Problem z jurysdykcją

Dużo większe problemy mogą pojawić się, gdy na statku dojdzie do popełnienia czynu zabronionego. Zwłaszcza gdy stanie się to poza portem, na pełnym morzu.

- Jeśli do przestępstwa dojdzie w porcie, na wodach wewnętrznych lub gdy statek przepływając przez morze terytorialne, opuścił wody wewnętrzne obowiązują przepisy prawa karnego państwa nadbrzeżnego. Tu państwo bandery ma niewielkie znaczenie - tłumaczy Mariusz Królczyk. Dodaje, że szczególnie niebezpieczne w tej kwestii są przepisy antynarkotykowe, które w niektórych krajach mogą być bardzo surowe łącznie z karą śmierci - przykładowo w Tajlandii samo przebywanie wśród osób będących pod wypływem narkotyków może być już karane.

 

Inaczej jest w sytuacji, gdy do przestępstwa dojdzie na statku, który tylko przepływa przez morze terytorialne - w takim przypadku w zależności od przestępstwa albo będzie obowiązywało prawo państwa bandery, albo prawo państwa nadbrzeżnego. W takiej sytuacji państwo nadbrzeżne - jak podkreśla ekspert - może wykonywać swoją jurysdykcję, jeżeli:

  • kapitan statku, przedstawiciel dyplomatyczny lub urzędnik konsularny państwa bandery statku zwraca się do miejscowych organów z prośbą o pomoc; lub
  • podjęcie takich działań jest konieczne do zwalczania nielegalnego handlu narkotykami lub substancjami psychotropowymi.

 

Jeszcze inaczej jest, gdy czyn zabroniony zostanie popełniony na morzu otwartym. Tu już obowiązywać będzie prawo państwa bandery.
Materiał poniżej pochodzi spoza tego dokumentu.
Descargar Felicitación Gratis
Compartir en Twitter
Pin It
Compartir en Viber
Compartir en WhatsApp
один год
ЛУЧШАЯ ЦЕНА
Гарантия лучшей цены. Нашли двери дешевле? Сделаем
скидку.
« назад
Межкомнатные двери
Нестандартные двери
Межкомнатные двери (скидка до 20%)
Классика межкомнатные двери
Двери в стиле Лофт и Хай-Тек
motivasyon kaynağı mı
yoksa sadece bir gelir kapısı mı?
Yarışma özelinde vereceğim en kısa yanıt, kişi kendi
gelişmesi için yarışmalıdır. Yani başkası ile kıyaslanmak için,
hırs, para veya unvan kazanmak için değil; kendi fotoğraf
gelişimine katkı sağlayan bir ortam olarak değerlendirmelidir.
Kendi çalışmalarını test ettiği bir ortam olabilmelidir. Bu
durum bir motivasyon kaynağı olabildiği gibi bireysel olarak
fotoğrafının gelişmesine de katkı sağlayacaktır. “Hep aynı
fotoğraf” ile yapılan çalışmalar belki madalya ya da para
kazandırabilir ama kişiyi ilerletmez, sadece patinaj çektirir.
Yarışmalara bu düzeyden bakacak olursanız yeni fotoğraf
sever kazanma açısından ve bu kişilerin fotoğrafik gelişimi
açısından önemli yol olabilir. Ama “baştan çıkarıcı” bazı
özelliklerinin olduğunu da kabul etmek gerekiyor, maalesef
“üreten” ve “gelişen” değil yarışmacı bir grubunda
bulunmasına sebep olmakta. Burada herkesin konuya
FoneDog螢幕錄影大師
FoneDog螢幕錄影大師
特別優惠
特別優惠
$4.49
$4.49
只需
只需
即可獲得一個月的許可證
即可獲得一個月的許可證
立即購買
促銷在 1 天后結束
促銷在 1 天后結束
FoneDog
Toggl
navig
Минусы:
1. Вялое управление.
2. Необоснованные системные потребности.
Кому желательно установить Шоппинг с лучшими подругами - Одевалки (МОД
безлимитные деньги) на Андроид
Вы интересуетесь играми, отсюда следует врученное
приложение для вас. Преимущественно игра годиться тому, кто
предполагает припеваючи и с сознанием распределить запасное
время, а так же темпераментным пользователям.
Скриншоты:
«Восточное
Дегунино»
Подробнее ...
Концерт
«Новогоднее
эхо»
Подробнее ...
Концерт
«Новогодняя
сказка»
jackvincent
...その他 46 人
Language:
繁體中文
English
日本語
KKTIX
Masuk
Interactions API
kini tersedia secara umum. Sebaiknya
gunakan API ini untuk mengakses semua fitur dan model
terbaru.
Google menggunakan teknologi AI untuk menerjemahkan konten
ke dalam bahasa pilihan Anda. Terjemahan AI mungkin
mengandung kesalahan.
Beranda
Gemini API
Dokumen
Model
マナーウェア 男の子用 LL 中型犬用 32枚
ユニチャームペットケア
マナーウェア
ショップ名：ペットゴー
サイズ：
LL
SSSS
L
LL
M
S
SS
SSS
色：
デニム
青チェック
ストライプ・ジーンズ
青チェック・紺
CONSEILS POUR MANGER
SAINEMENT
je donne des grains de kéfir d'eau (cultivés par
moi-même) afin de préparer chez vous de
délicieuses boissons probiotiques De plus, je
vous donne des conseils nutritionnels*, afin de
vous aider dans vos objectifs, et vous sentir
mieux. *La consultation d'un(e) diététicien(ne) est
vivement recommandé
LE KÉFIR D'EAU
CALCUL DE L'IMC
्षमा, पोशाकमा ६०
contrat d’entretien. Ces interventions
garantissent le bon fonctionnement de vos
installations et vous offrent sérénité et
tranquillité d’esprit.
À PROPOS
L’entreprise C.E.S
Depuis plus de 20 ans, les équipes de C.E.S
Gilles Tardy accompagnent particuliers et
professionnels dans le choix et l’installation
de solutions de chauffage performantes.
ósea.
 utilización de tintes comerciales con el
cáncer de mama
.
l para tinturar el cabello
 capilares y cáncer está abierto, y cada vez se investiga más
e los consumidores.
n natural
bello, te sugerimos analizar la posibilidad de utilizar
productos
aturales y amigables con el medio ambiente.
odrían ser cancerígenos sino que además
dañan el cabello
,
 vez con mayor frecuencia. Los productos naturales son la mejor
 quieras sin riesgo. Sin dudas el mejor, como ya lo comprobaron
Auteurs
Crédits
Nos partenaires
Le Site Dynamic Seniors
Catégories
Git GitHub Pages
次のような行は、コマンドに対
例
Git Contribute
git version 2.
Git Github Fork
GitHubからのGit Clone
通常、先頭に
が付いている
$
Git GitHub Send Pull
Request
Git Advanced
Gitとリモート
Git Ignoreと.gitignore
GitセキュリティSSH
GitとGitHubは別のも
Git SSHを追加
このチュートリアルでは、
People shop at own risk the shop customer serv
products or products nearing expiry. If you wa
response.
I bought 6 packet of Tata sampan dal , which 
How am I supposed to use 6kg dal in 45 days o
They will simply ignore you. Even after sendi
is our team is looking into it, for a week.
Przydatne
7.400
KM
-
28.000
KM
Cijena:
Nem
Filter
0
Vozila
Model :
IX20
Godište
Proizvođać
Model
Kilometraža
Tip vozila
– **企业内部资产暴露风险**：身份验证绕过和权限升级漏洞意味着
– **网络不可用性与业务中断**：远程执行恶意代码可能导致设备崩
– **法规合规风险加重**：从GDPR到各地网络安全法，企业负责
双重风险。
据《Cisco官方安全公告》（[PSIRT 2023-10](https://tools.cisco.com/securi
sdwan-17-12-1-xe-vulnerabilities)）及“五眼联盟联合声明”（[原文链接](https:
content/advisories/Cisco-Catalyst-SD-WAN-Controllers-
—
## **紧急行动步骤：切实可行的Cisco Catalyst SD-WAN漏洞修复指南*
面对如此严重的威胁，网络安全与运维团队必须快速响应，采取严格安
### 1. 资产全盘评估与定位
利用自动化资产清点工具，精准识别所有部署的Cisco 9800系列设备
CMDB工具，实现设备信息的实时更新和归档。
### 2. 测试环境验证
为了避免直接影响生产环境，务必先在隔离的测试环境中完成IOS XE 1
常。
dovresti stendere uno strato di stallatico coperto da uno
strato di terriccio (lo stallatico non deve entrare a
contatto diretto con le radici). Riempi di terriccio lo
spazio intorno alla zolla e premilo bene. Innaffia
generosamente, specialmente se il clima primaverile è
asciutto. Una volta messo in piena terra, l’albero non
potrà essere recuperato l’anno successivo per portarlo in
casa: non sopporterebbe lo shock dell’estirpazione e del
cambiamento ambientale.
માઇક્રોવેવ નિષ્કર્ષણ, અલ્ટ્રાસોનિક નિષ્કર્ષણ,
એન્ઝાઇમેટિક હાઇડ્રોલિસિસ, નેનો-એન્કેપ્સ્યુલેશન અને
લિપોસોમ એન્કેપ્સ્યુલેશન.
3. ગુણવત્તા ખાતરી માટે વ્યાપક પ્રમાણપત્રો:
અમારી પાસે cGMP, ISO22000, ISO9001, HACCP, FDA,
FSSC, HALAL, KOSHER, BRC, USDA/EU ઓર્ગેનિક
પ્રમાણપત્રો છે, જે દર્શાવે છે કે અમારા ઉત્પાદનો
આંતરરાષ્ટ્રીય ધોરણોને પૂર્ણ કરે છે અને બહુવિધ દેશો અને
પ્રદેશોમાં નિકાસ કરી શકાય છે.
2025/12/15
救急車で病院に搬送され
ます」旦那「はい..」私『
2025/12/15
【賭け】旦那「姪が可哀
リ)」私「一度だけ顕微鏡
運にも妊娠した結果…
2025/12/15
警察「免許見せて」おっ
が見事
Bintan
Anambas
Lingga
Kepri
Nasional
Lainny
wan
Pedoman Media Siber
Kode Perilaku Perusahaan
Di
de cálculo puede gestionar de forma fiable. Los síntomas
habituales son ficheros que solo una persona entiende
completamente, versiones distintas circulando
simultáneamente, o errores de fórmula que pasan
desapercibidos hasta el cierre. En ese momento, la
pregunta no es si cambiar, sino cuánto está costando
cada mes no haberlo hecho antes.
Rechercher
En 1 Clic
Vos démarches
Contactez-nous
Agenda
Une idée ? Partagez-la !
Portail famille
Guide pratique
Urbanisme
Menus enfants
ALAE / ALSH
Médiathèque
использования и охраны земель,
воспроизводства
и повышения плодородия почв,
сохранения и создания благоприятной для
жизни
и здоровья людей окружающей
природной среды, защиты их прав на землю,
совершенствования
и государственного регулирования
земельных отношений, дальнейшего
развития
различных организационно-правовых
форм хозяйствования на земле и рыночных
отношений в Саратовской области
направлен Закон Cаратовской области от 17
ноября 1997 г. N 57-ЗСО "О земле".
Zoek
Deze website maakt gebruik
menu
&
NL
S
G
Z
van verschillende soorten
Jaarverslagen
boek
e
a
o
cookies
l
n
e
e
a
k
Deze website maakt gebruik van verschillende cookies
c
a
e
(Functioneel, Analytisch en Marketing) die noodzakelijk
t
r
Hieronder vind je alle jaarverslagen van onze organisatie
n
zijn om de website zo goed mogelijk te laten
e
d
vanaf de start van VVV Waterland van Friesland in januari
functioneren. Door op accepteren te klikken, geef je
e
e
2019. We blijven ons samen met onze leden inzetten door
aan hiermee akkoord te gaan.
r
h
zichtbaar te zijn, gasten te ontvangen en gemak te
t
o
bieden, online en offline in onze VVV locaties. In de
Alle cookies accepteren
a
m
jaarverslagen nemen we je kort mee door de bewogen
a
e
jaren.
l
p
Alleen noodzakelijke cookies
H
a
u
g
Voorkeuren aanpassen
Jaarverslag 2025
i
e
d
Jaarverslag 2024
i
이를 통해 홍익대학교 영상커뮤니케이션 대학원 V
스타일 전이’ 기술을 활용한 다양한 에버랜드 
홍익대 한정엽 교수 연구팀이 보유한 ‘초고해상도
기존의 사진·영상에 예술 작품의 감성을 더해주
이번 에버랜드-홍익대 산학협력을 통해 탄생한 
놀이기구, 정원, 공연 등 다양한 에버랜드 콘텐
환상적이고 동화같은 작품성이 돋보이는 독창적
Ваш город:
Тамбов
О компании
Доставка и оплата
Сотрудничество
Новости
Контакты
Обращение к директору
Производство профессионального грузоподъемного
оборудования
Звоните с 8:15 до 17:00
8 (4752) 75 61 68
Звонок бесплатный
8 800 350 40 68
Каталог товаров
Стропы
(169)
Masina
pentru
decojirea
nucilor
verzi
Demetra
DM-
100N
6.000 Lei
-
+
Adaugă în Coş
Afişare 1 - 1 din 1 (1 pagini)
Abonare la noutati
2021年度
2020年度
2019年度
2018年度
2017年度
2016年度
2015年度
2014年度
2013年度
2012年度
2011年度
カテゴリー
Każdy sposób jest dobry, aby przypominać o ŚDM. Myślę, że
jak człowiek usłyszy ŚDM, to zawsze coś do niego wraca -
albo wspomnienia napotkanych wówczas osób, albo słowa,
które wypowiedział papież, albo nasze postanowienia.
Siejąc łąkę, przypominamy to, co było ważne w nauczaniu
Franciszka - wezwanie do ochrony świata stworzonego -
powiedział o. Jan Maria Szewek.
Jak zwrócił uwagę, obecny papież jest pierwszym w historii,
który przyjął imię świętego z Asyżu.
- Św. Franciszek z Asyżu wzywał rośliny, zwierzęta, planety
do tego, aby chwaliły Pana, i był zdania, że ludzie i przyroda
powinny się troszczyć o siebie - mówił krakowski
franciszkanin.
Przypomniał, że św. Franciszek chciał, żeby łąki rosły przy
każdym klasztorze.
- Ewentualne ograniczenie w tym zakresie ma prawo wizyty i rewizji, ale może być ono stosowane tylko w wyjątkowych przypadkach, jak np. handel ludźmi, piractwo, a sama rewizja może być dokonana tylko przez okręty wojenne - tłumaczy Mariusz Królczyk. - Warto również zwrócić uwagę na fakt, że gdyby doszło do wypadku morskiego na morzu otwartym, to tutaj pociągnięcie do odpowiedzialności karnej  takiej osoby może nastąpić wyłącznie przed władzami sądowymi lub administracyjnymi państwa bandery albo państwa, którego obywatelstwo posiada ta osoba - podkreśla Królczyk.

 

Właściwość sądu i stosowane prawo warto wpisać do umowy

Państwo bandery będzie miało wpływ również na sytuację pracowników na statku, choć kwestie te można modyfikować w umowie lub zbiorowych układach pracy. Jeżeli jednak nie zostanie to sprecyzowane, zastosowanie będzie miało prawo państwa bandery.

- Bardzo doniosłe znaczenie w morskim prawie pracy ma Konwencja o pracy na morzu (Konwencja MLC) z 2006 r. Wysypy Bahama są także stroną Konwencji. Konwencja reguluje większość spraw związanych z pracą na morzu, w niektórych przypadkach odsyła jednak do prawa państwa bandery. Przykładowo prawo bandery może ograniczyć zobowiązania armatora do pokrywania kosztów opieki medycznej i zakwaterowania z wyżywieniem oraz kosztów pogrzebu w zakresie w jakim zobowiązania te przejmują władze publiczne - tłumaczy Mariusz Królczyk.